Many people count on social security to be part of their retirement income, but often don’t know the details or how much to expect. Following are several frequently asked questions regarding this program:
What determines how much social security I’ll receive when I retire?
There are two main factors that determine the monthly benefit that you will receive: you’re earnings throughout your working career and the age you begin receiving your benefits. You are eligible to receive benefits at the age of 62, but they will be reduced according to your retirement age, which is based on your birth year, the earlier you begin to take retirement, the lower your benefit will be.
What is the best age to begin receiving social security benefits?

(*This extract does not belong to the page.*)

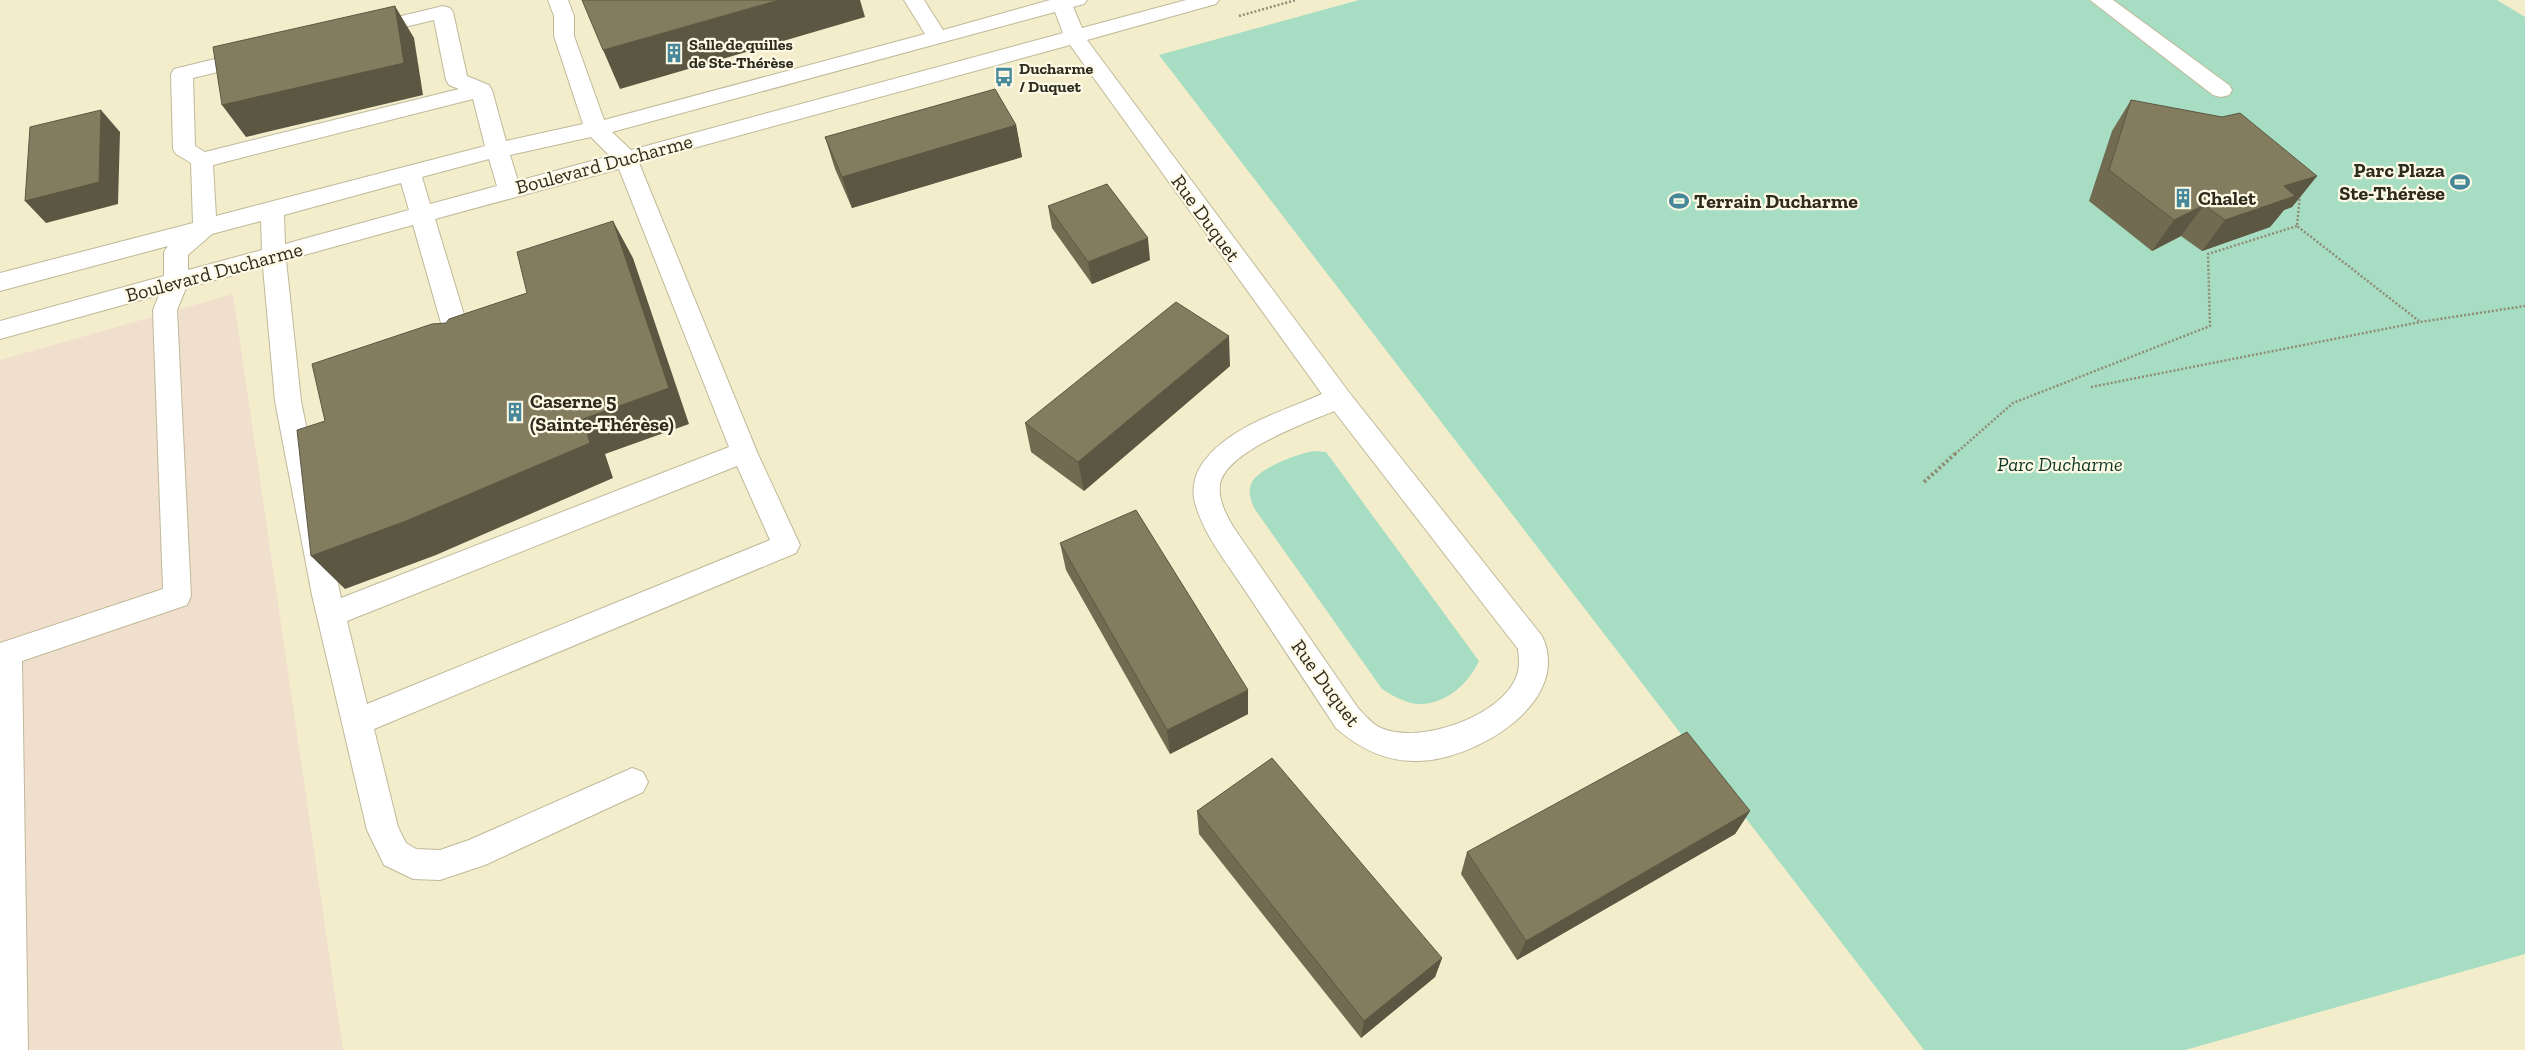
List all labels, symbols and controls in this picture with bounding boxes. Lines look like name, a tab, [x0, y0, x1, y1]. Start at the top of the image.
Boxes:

This is a decision that should be based on your personal situation. It should be weighed carefully whether it would be better to receive benefits early with a smaller monthly amount or wait for the larger monthly benefit payment at a later date. Some of the factors to consider in this decision are:
Other retirement income sources;
- Whether or not you plan to work part time or full time during your retirement.
- Your health;
- Your financial needs; and
- The amount of your benefits.
What is the difference between the monthly benefit at 62 and the monthly benefit at full retirement age?
The earliest you may begin collecting benefits is age 62. If your estimated full benefit amount is $1,000, you would receive approximately $750 at age 62, $1,000 at your full retirement age (which differs based on the year of your birth) and approximately $1,300 at age 70. These benefit amounts would not normally change throughout your retirement years, unless you are working during retirement. In that case, after you reach full retirement age, social security reevaluates your benefit amount to give you credit for any months in which you did not receive your full benefit because of your earnings.
How can I find out how much my monthly benefits would be from social security when I retire?
The Social Security Administration mails this information annually. In your Social Security statement is the estimated monthly benefit amounts you and your family may qualify for now and in the future. This information is based on your earnings and years worked, and changes during your lifetime.